Activity:
Filter the entries for lines with the word "that".

(Stored data)

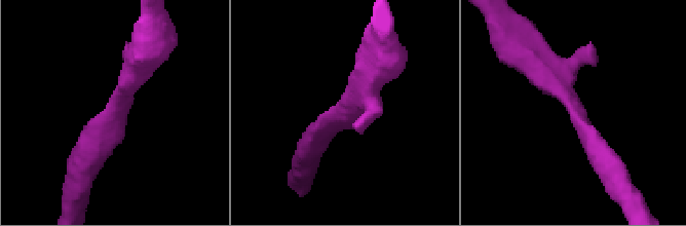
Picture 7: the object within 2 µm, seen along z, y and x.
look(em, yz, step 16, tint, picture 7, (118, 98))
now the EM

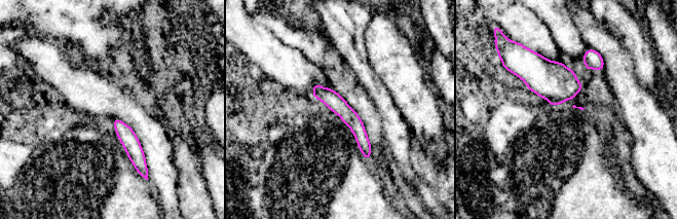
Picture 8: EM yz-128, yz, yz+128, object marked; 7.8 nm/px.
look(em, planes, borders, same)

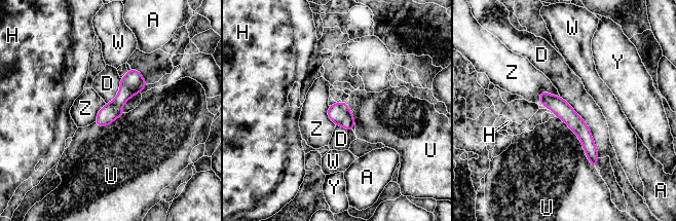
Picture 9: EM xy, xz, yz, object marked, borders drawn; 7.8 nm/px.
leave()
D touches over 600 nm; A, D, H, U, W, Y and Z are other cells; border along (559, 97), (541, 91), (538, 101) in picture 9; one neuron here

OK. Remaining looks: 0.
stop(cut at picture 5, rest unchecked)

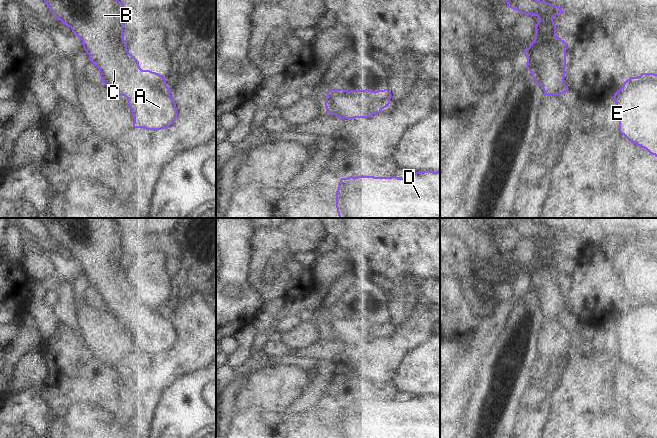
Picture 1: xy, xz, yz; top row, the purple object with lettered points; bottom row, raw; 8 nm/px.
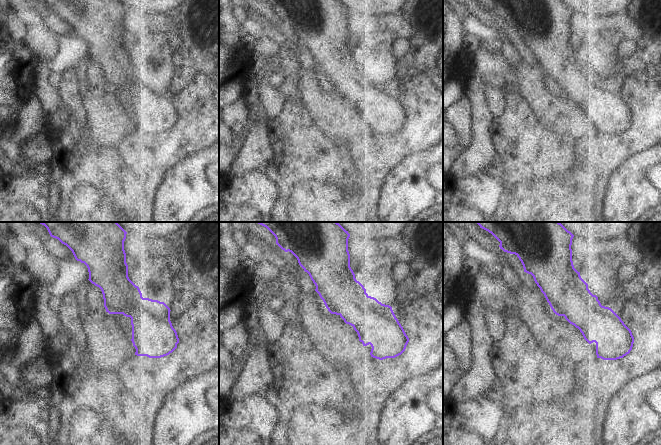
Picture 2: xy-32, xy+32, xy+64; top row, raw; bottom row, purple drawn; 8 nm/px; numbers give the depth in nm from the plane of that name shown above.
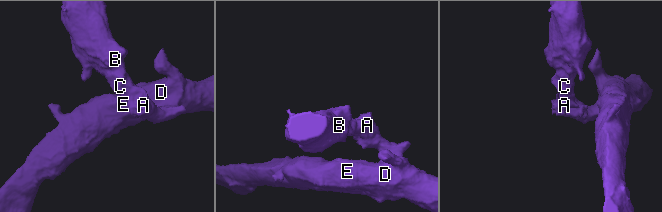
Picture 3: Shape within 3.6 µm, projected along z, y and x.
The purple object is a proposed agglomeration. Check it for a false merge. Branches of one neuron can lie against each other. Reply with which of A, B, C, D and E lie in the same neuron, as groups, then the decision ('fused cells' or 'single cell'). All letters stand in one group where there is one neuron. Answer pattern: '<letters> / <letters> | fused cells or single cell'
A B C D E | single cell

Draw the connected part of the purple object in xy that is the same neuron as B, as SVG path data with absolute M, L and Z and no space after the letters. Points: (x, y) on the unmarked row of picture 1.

The answer:
Picture 2: xy-32, xy+32, xy+64; top row, raw; bottom row, purple drawn; 8 nm/px; numbers give the depth in nm from the plane of that name shown above.
Draw the connected part of the purple object in xy that is the same neuron as B, as SVG path data with absolute M, L and Z and no space after the letters. Points: (x, y) on the unmarked row of picture 1.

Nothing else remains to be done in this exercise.